By way of explanation, the 70-hour work weeks have hit me again, and it looks like I cannot avoid them until at least the end of March. In the future, during these types of cycles (because, I know I will always experience them from time to time), I will be offering up Guest Collections, where I provide a series of interesting Blog Posts around a certain topic or author.
So, without any further delay, let's talk about Servant Leadership, a topic that I became very interested in, but admittedly I hadn't heard much about it until the last few weeks.
In her Harvard Business Review Article on Servant Leadership, Carol A. Walker moves the discussion about Servant Leadership ahead by noting that new managers and leaders who are stepping into these types of roles for the first time would do well to develop "a clear philosophy" of how they will lead. As Ms. Walker says, this "...can provide a firm foundation from which to operate." Ms. Walker puts this into context by reminding us that:
With respect to your career, a philosophy is simply a cohesive way of thinking about your role. Very few people take the time to establish one. Most managers live in a reactive mode, responding to issues based on gut feelings, past experiences, and examples set by others. The success or failure of this approach is often determined by your temperament (some people are naturally more gifted managers than others) and the caliber of your role models—two factors largely out of your control.
Can anyone give me an "Amen"?
So how can this idea of Servant Leadership really help us? Robert Greenleaf first documented the concept more than four decades ago, but it is a concept that has been around for at lot longer. From an organizational management perspective, the concept means that, as Ms. Walker succinctly puts it:
When you have a servant mentality, it’s not about you. Removing self-interest and personal glory from your motivation on the job is the single most important thing you can do to inspire trust. When you focus first on the success of your organization and your team, it comes through clearly. You ask more questions, listen more carefully, and actively value others’ needs and contributions. The result is more thoughtful, balanced decisions. People who become known for inclusiveness and smart decisions tend to develop influence far more consistently than those who believe they have all the answers.
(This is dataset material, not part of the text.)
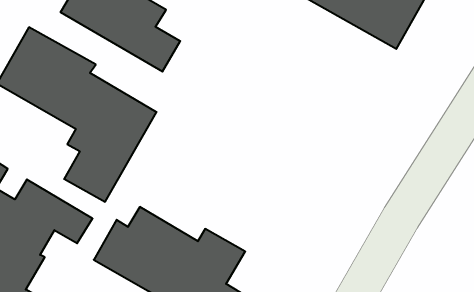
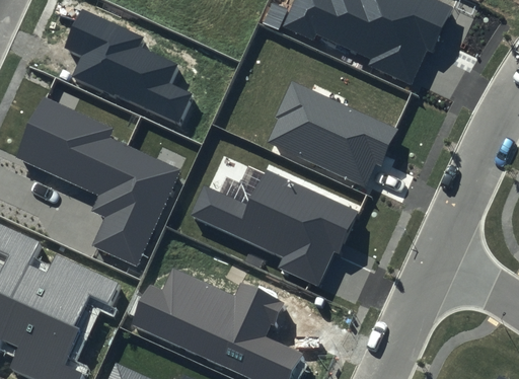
building: none -> [267,80,397,185]
building: none -> [191,168,359,286]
Sounds great, but how does this possibly work in practice -- you might ask?
I have been using this approach to managing for most of the last two decades (I just didn't realize it was called Servant Leadership) and it works like this: I facilitate. I do not dictate. I am very clear that the objective that I am working with my team on is the team's objective, and I am around to be "of service," essentially to help the team and the individual team members see their way ahead on their own. Generally speaking, they will need some sort of help along the way, and I will use my experience to help them help themselves. The team cannot be dragged to the finish line. They must get there on their own, and I am supposed to be their guide.
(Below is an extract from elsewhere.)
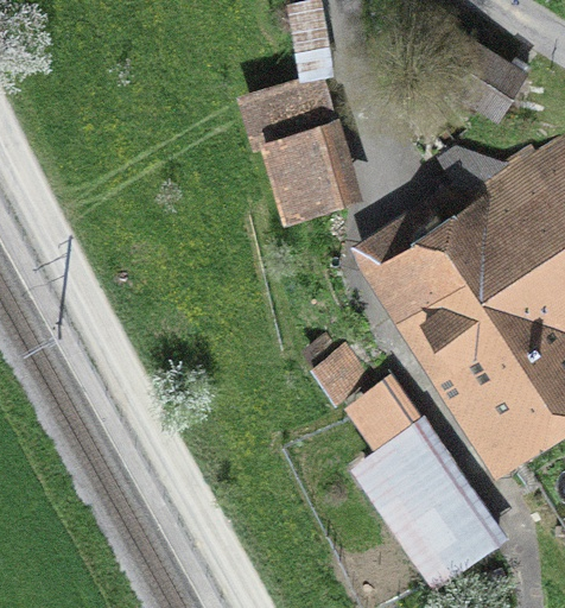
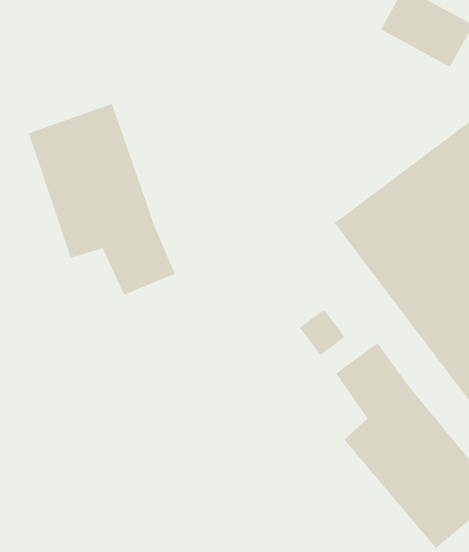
building: [240,77,362,227] -> none
building: none -> [28,103,176,295]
I know you are going to say this all sounds very "Zen," and in fact, in many ways, it is. But this is about getting stuff done, you say. Right. And, as I encourage and hopefully inspire team members to get to their end goals, along the way, we may have to have very direct and calm conversations about how certain things are not going well for certain team members. They will work with me to discover for themselves how they can be more successful in these specific areas, or they will generally -- and, in my experience, this is much more rare in the Servant Leadership model than in more autocratic models -- ask for an exit from the team. People -- myself included -- are generally much tougher on themselves than anyone else would be on them. One of your most important jobs as the Servant Leader is to help team members see the real data about their performance.
In summing up how a Servant Leader deals with "corrective Feedback," Carol Walker puts it this way:
Adopting the servant philosophy should also make it easier to provide corrective feedback. You are merely a facilitator, and facilitators aren’t angry, frustrated, or resentful when they deliver feedback, because it isn’t about them—it’s about the relationship between the two other parties. For that reason, exercising the servant frame of mind makes development conversations feel less personal. You aren’t disappointed in your employee’s actions; you are simply explaining how they get in the way of what he’s trying to accomplish for himself and the organization. When your only agenda is setting someone else up for success, your words tend to be received more openly.
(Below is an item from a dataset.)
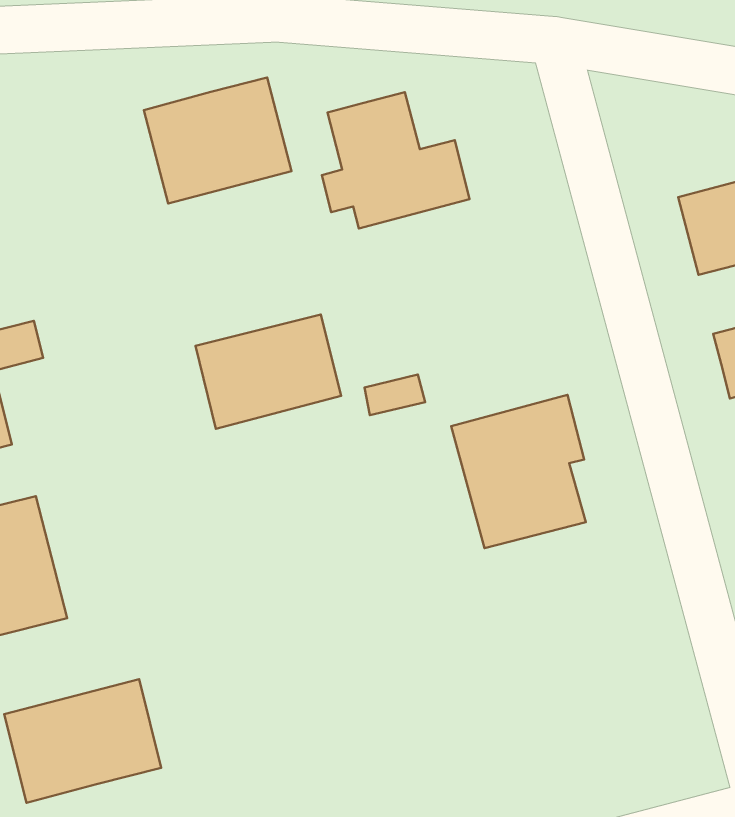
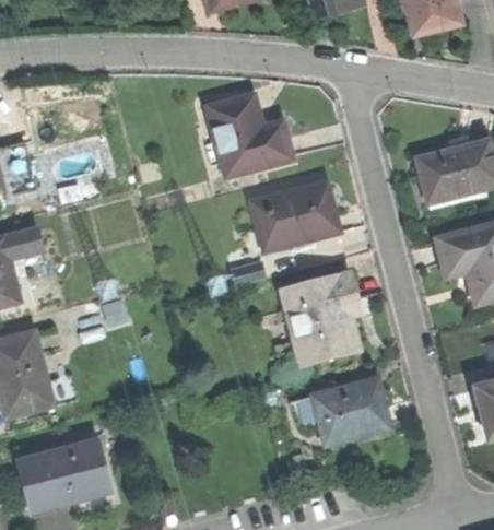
building: [144,77,292,204] -> none
building: [195,315,341,429] -> [251,185,338,252]
building: none -> [313,379,389,443]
For me, the Servant Leadership approach is the best way forward, and is particularly applicable to situations where I have little or no formal authority over those whom I am leading, which, for me, as a management consultant, is pretty much all the time; but even when you have formal authority over others, Servant Leadership might be worth looking at as a management philosophy because dictating to others is seldom the most effective way to lead.